INSTRUCTION => Please return each line of the records below that contains the string "label".

EXTRACTED ENTRIES =>
════════════════════

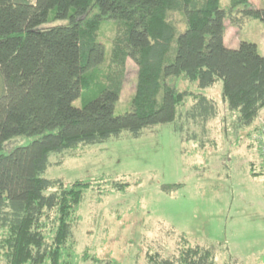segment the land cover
Returning a JSON list of instances; mask_svg holds the SVG:
<instances>
[{
    "label": "trees",
    "instance_id": "obj_1",
    "mask_svg": "<svg viewBox=\"0 0 264 264\" xmlns=\"http://www.w3.org/2000/svg\"><path fill=\"white\" fill-rule=\"evenodd\" d=\"M221 2L0 0V248L7 264H79L75 220L94 185L45 178L51 154L72 157L124 132L138 139L177 119L183 123L177 131L191 123L206 130L220 109L202 91L220 82L237 129L257 122L264 110V56L251 42L229 48L225 37L227 22L238 28L251 19L264 23V9L250 0H229L226 9ZM60 21L67 24L53 25ZM105 21L118 26L109 57L99 40ZM128 59L138 66L137 87L131 111L117 115ZM181 82L189 88H179ZM187 100L191 107L179 113ZM20 136L35 140L5 154V143ZM149 264L216 260L212 249L186 245L173 258L150 256Z\"/></svg>",
    "mask_w": 264,
    "mask_h": 264
},
{
    "label": "rangeland",
    "instance_id": "obj_2",
    "mask_svg": "<svg viewBox=\"0 0 264 264\" xmlns=\"http://www.w3.org/2000/svg\"><path fill=\"white\" fill-rule=\"evenodd\" d=\"M228 3L222 0V8ZM254 4L264 7V0ZM59 24L67 21L53 25ZM186 28L182 24L179 31ZM117 29L115 21H105L99 32L107 57ZM236 29L228 24L229 47L255 43L264 56L263 22L251 19ZM137 75L138 66L128 59L117 115L131 111ZM179 88L189 87L181 82ZM202 92L220 109V117L206 130L191 123L184 133L177 131L183 124L177 119L138 139L124 132L120 139L84 147L72 157L50 155L45 178L67 186L77 181L94 185L85 192L75 220L79 264H149L150 256L173 258L186 245L212 249L216 264H264V110L252 127L237 129L222 102V83ZM191 105L187 100L179 113ZM34 140L15 137L3 152L10 154ZM114 183L129 186L117 190ZM1 250L0 264H7Z\"/></svg>",
    "mask_w": 264,
    "mask_h": 264
},
{
    "label": "crops",
    "instance_id": "obj_3",
    "mask_svg": "<svg viewBox=\"0 0 264 264\" xmlns=\"http://www.w3.org/2000/svg\"><path fill=\"white\" fill-rule=\"evenodd\" d=\"M255 1L262 3L263 0H250V3L252 4V6L255 5V4H254ZM254 8H255V7H254ZM256 9H264V7H262V5H258ZM228 24L232 25L230 22H227V23H226L227 27H228ZM232 26H233V25H232ZM233 27H234V29L238 28V27H235V26H233ZM236 30H237V29H236ZM236 35H237V34H236ZM227 42H228V37H227V35H226V37H225V43H226V45L228 46ZM228 47H229V46H228ZM229 48H231V47H229ZM233 49H235V48H233ZM208 90H209V89H208ZM217 120H218V118H217L216 120H213V121L209 122L208 126H210L213 122H215V121H217Z\"/></svg>",
    "mask_w": 264,
    "mask_h": 264
}]
</instances>
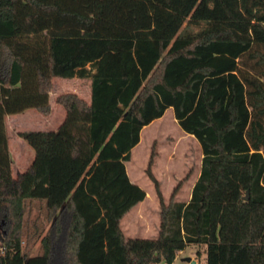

════════════════════

TASK ANSWER =>
    "label": "trees",
    "label": "rangeland",
    "label": "crops",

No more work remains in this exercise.